Both Iran and the United States kept to their tough positions before the talks.
“Suspension is not the right solution for solving Iran’s nuclear issue,” the Iranian state news agency quoted envoy Ali Larijani as saying before leaving for Spain.
Later, on arrival in Madrid, he obliquely blamed the impasse on the insistence of the U.S. and its Western allies that Tehran freeze all enrichment, referring to “some mischievous moves by some countries.”
Secretary of State Condoleezza Rice, meanwhile, said the world should not soften demands that Iran halt all disputed nuclear work. “That would be a very big mistake,” she said.
Rice was responding to questions about increasing sentiment in Europe that the five permanent U.N. Security Council nations plus Germany – the powers trying to engage Iran – should drop the demand that Iran suspend all enrichment as a condition for talks on a package of incentives.
At their most recent round of talks last month in Turkey, both Larijani and EU foreign policy chief Javier Solana spoke of progress and agreed to meet again to try to bridge the divide.
Iran insists it has the right to develop uranium enrichment to produce fuel for nuclear reactors that would generate electricity, while the Security Council demands it freeze such activities until Tehran allays fears it is trying to develop atomic weapons.
Speaking on condition of anonymity because they were discussing confidential information, diplomats familiar with the issue said at least part of the optimism after the first meeting was based on Iran’s apparent readiness to discuss a temporary, but partial suspension of enrichment.
Iran was ready to stop some of its centrifuge machines, which can enrich uranium both to the low level used to make reactor fuel and to high-grade material used to make nuclear warheads, one diplomat said.

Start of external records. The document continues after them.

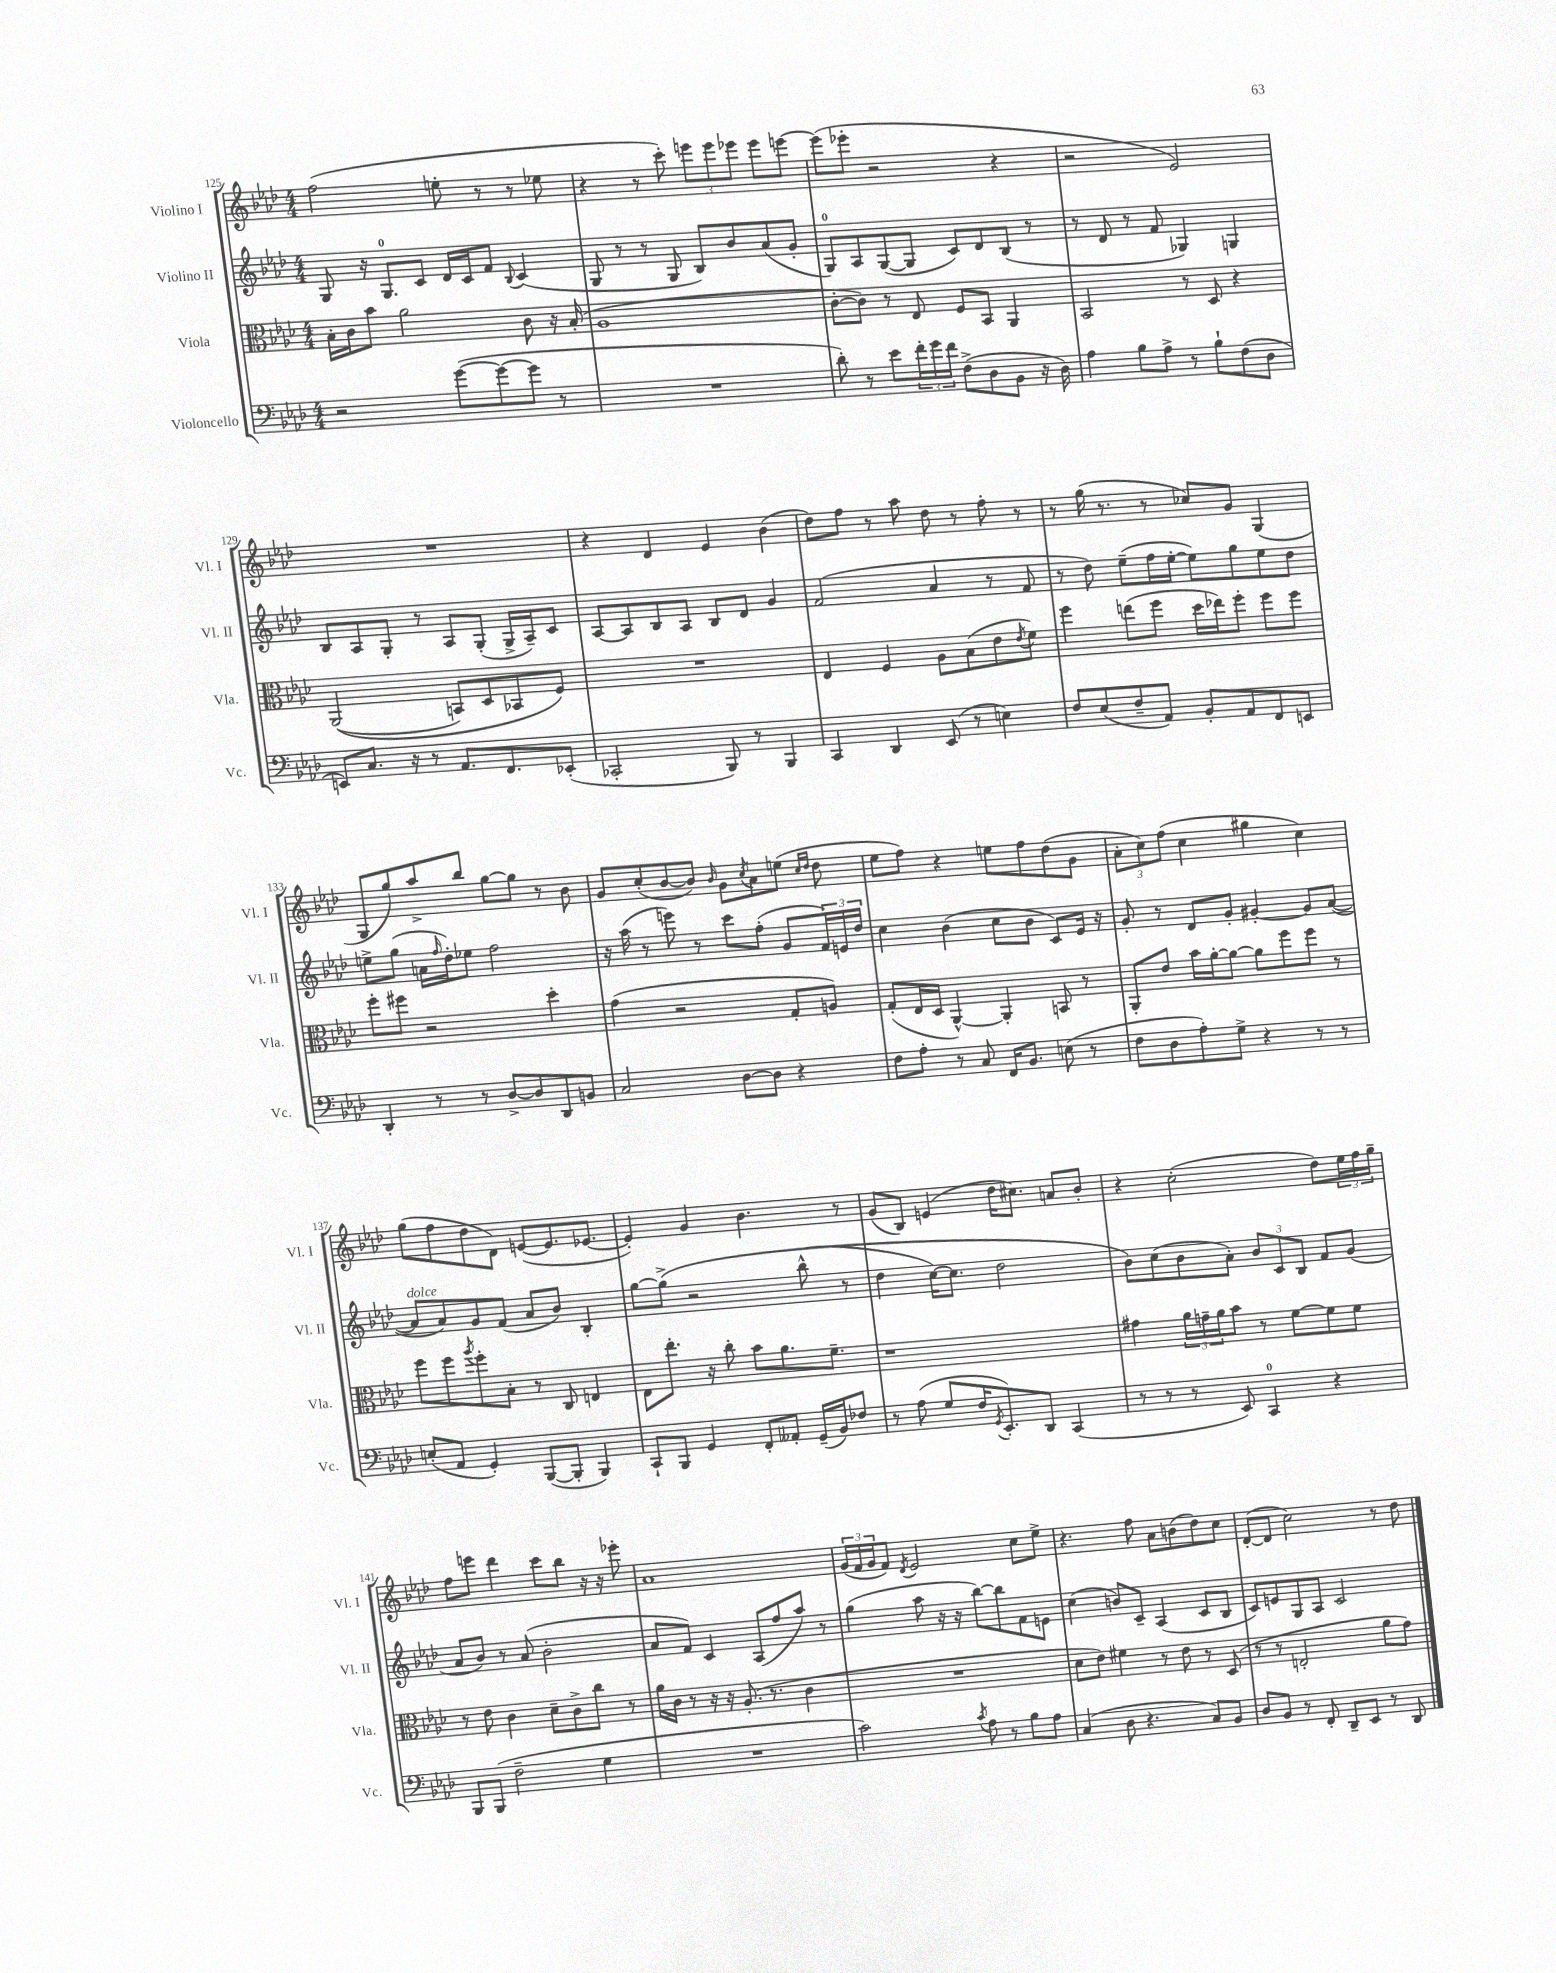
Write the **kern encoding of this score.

**kern	**kern	**kern	**kern
*staff4	*staff3	*staff2	*staff1
*clefF4	*clefC3	*clefG2	*clefG2
*k[b-e-a-d-]	*k[b-e-a-d-]	*k[b-e-a-d-]	*k[b-e-a-d-]
*M4/4	*M4/4	*M4/4	*M4/4
2r	16B-'\LL	8G/	(2ff\
.	16c\J	.	.
.	8b-\J	16r	.
.	.	8.G/L	.
.	2a-\	.	.
.	.	8c/J	.
([8g\L	.	16d-/LL	8ee'\
.	.	16c/J	.
8g\_	.	8f/J	8r
.	.	8qqB-/	.
8g\]J	8c\	(4c/	8r
8r	16r	.	8ee-\
.	(16B-'/	.	.
=	=	=	=
1r	1A-	8G/	4r
.	.	8r	.
.	.	8r	8r
.	.	8G/	8ccc'\)
.	.	8B-/L)	12eee\L
.	.	.	12eee\
.	.	8b-/	.
.	.	.	12eee-\J
.	.	(8a-/	8eee-\L
.	.	8g'/J	[8eee\J
=	=	=	=
8d-'\)	[8c'\L	8G/L)	(8eee\]L
8r	8c\]J)	8A-/	8eee-'\J
8e-\L	8r	([8G/	2r
24f'\L	8E-/	8G/]J	.
24g\	.	.	.
24f\JJ	.	.	.
(8F^\L	8F/L	8c/L)	.
8D-\	8BB-/J	8d-/	.
8BB-\J	4AA-/	(8B-/J	4r
16r	.	8r	.
16D-\)	.	.	.
=	=	=	=
4A-\	2BB-/	8r	2r
.	.	8d-/	.
8B-\L	.	8r	.
8A-^\J	.	8f/	.
8r	8r	4G-/)	2e-/)
8B-`\L	8D-/	.	.
(8F\	4r	4G/	.
8D-\J	.	.	.
=	=	=	=
8EE/L)	&((2AA-/	8B-/L	1r
8.C/J	.	8A-/	.
.	.	8G'/J	.
16r	.	.	.
8r	.	8r	.
8.AA-/L	8BB/L)	8A-/L	.
.	8D-/	(8G'/J	.
8.FF/	.	.	.
.	8BB-/	16G^/LL	.
.	.	16A-~/J)	.
(8EE-'/J	8F/J&)	8c/J	.
=	=	=	=
2CC-'/	1r	[8A-/L	4r
.	.	8A-/]	.
.	.	8B-/	4d-/
.	.	8A-/J	.
8BBB-/)	.	8B-/L	4e-/
8r	.	8d-/J	.
4BBB-/	.	4g/	(4b-\
=	=	=	=
4CC/	4E-/	(2f/	8dd-\L)
.	.	.	8ff\J
4DD-/	4F/	.	8r
.	.	.	8aa-\
(8EE-/	8A-\L	4a-/	8dd-\
8r	(8B-\	.	8r
4E\)	8e-\	8r	8ff'\
.	8qe-/	.	.
.	8f\J)	8f/	8r
=	=	=	=
8F/L	4ff\	8r	8r
(8E-/	.	8dd-\)	(16gg\
.	.	.	8.r
8F~/	(8ee\L	(8ee-~\L	.
8AA-/J)	8ff\J	16ff\L	8r
.	.	[16ee-'\JJ	.
8BB-'/L	16dd-\LL	8ee-\]L)	8cc-/L)
.	16ee-\J)	.	.
8AA-/	8ff'\J	8gg\	8g/J
8FF/	8ff\L	8ee-\	(4G/
8EE/J	8ff\J	8dd-\J	.
=	=	=	=
4DD-'/	8ff'\L	8ee^\L	8G/L
.	8ff#\J	(8gg\J	8gg/)
8r	2r	16a\LL	8aa-^/
.	.	16qqff/	.
.	.	16dd-'\J)	.
8r	.	8ee-\J	8bb-/J
[8D-^/L	.	2ff\	[8gg\L
8D-/]	.	.	8gg\]J
8DD-/	4dd-'\	.	8r
8BB/J	.	.	8b-\
=	=	=	=
2C/	(4g\	16r	8g/L
.	.	(16aa-\	.
.	.	8r	(8cc'/
.	2r	8eee\)	[8b-/
.	.	8r	8b-/]J)
.	.	.	16qqb-/
[8D-\L	.	8ccc\L	8g\L
.	.	.	8qcc/
8D-\]J	.	(8ff'\J	8a-\
4r	8G'/L	8g/L	(8ee\J
.	.	.	16qqcc/LL
.	.	.	16qqdd-/JJ
.	8A/J)	24f/L)	8dd-\
.	.	24e/	.
.	.	24dd-/JJ	.
=	=	=	=
8F\L	(8G'/L	4cc\	8ee-\L
8A-'\J	16E-/L	.	8ff\J)
.	16D-/JJ	.	.
8r	[4AA-^^/)	(4b-\	4r
8C/	.	.	.
16FF/LK	4AA-'/]	8cc\L	8ee\L
8.BB-/J	.	.	.
.	.	8b-\J	8ff\
(8E\	8BB/	8c/L)	(8dd-\
8r	8r	16e-/Jk	8g\J
.	.	16r	.
=	=	=	=
8F\L	8AA-'/L	8g'/	12a-'\L
.	.	.	12cc\)
8D-\	8e-/J	8r	.
.	.	.	(12ff\J
8A-'\)	16b-\LL	8d-/L	4cc\
.	[16a-'\J	.	.
8G^\J	8a-\_J	8g'/J	.
4r	8a-\]L	[4g#'/	4gg#\
.	8ff\	.	.
8r	8ff\J	8g#/]L	4cc\)
8r	8r	([8a-/J	.
=	=	=	=
(8E'/L	8ff\L	8a-/]L	(8gg\L
8AA-/J	8ff\	8a-/)	8ff\
.	8qaa-/	.	.
4GG'/)	8ff'\	8g/	8dd-\
.	8B-'\J	(8f/J	8d-\J)
([8BBB-/L	8r	8a-/L	([8e/L
8BBB-'/]J	8C/	8b-/J)	8.e/]
4BBB-/)	4E/	4B-'/	.
.	.	.	[8.e-/J
=	=	=	=
8CC`/L	8E-\L	[8gg\L	4e-'/])
8BBB-/J	8.ee-'\J	&(8gg^\]J	.
4GG/	.	2r	4g/
.	16r	.	.
.	8cc'\	.	.
8FF'/L	8b-\L	.	4.b-\
8AA--'/J	8.a-\	.	.
(16GG~/LL	.	(8bb-^^\	.
16BB-/J)	8.f~\J	.	.
8F-/J	.	8r	8r
=	=	=	=
8r	1r	4dd-\	(8g/L
(8A-\	.	.	8B-/J)
8G/L	.	[16cc\LK)	(4e/
.	.	8.cc\]J	.
16F/K	.	.	.
8qGG/	.	.	.
8.EE-'/)	.	.	.
.	.	2dd-\	16dd-\LK
.	.	.	8.cc#\J)
8DD-/J	.	.	.
(4CC/	.	.	8a/L
.	.	.	8b-'/J
=	=	=	=
8r	4g#\	8b-\L&)	4r
8r	.	(8cc\	.
8r	24a-\LL	8b-\	(2cc'\
.	24g~\	.	.
.	24a-\J	.	.
8EE-/)	8b-\J	8a-'\J)	.
4CC/	8r	12b-/L	.
.	.	12c/	.
.	[8f\L	.	.
.	.	12B-/J	.
4r	8f\]	8f/L	8dd-\L)
.	8f\J	(8g/J	24ee-\L
.	.	.	24ff\
.	.	.	24gg~\JJ
=	=	=	=
8BBB-/L	8r	8a-/L	8ff\L
(8BBB-/J	8e-\	8b-/J)	8eee\J
2F~\	4c\	8r	4ddd-\
.	.	(8a-/	.
.	8d-~\L	2b-'\	8ccc\L
.	8c^\	.	8bb-\J
4G\	8cc\J	.	16r
.	.	.	16r
.	8r	.	8eee-'\
=	=	=	=
1r	16a-\LL	8a-/L	1a-
.	16c\JJ	.	.
.	8r	8f/J)	.
.	16r	4c/	.
.	16r	.	.
.	(8.A-'/	.	.
.	.	(8A-/L	.
.	8.r	.	.
.	.	8ff/	.
.	4c\	8aa-/J)	.
.	.	8r	.
=	=	=	=
2c\)	1r	(4gg\	(24g/LL
.	.	.	24f/
.	.	.	24g/J
.	.	.	8f/J)
.	.	.	8qd-/
.	.	8aa-\	2e-/
.	.	16r	.
.	.	16r	.
8qc/	.	.	.
8A-\	.	[8bb-\L)	.
8r	.	8bb-\]	.
8B-\L	.	8f\	8cc\L
8A-\J	.	8e\J	8ee-^\J
=	=	=	=
(4C/	8d-\L	(4cc\	4.r
.	8e-\J)	.	.
8D-\	4f#\	8b/L)	.
4.r	.	8c~/J	8ff\
.	8r	(4A-/	8a-\L
.	8e-\	.	(8b\
8C/L)	8r	8c/L	8dd-\)
8BB-/J	(8D-/	8B-/J	8cc\J
=	=	=	=
8D-/L	8r	8c/L)	([8d-'/L
8BB-/J	8r	8e/	8d-/]J
8r	2E'/	8G/	2cc\)
8FF'/	.	8A-/J	.
8DD-~/L	.	2c/	.
8EE-/J	.	.	.
8r	8a-\L	.	8r
8DD-/	8g\J)	.	8dd-\
==	==	==	==
*-	*-	*-	*-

Insistence by the U.S. and key Security Council allies Britain and France that Tehran fully suspend its program doomed the chances of agreement, the diplomat said.
“It was clear that those on the Western side did not accept any centrifuges (running) at all,” said the diplomat. “As a result, the Iranians have gone completely hard-line.”
Diplomats said evidence of that surfaced at a meeting Friday in Brussels, Belgium, between Larijani’s deputy, Javed Vaidi, and senior civil servants of Britain, France and Germany who report directly to their foreign ministers. Also present was a senior Solana aide.
“It was a disaster,” said one of the diplomats, saying the two sides parted with no signs of progress.